## Requirement
Line by line, copy the entries exactly, excluding the pictures.

(Dataset entries)
-------

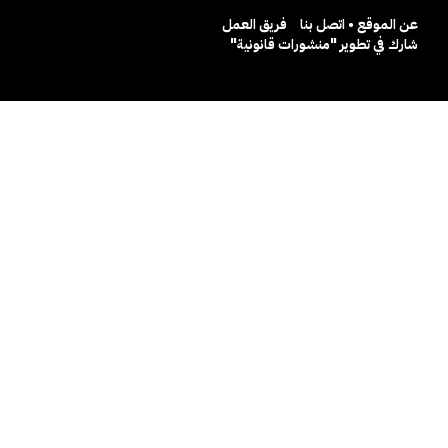
عن الموقع • اتصل بنا
فريق العمل
شارك في تطوير "منشورات قانونية"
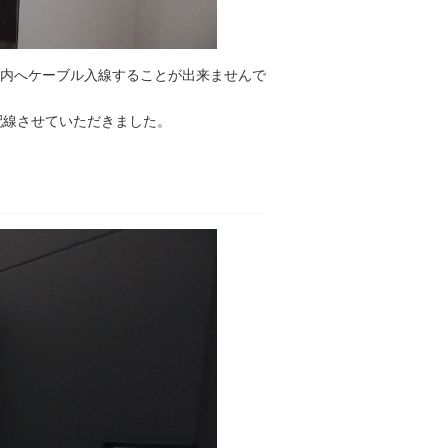
内へケーブル入線することが出来ませんで
配線させていただきました。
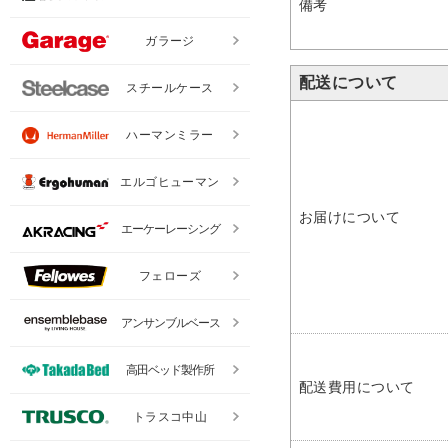
備考
ガラージ
配送について
スチールケース
ハーマンミラー
エルゴヒューマン
お届けについて
エーケーレーシング
フェローズ
アンサンブルベース
高田ベッド製作所
配送費用について
トラスコ中山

-------

## Task answer
عن الموقع • اتصل بنا
فريق العمل
شارك في تطوير "منشورات قانونية"
内へケーブル入線することが出来ませんで
配線させていただきました。
備考
ガラージ
配送について
スチールケース
ハーマンミラー
エルゴヒューマン
お届けについて
エーケーレーシング
フェローズ
アンサンブルベース
高田ベッド製作所
配送費用について
トラスコ中山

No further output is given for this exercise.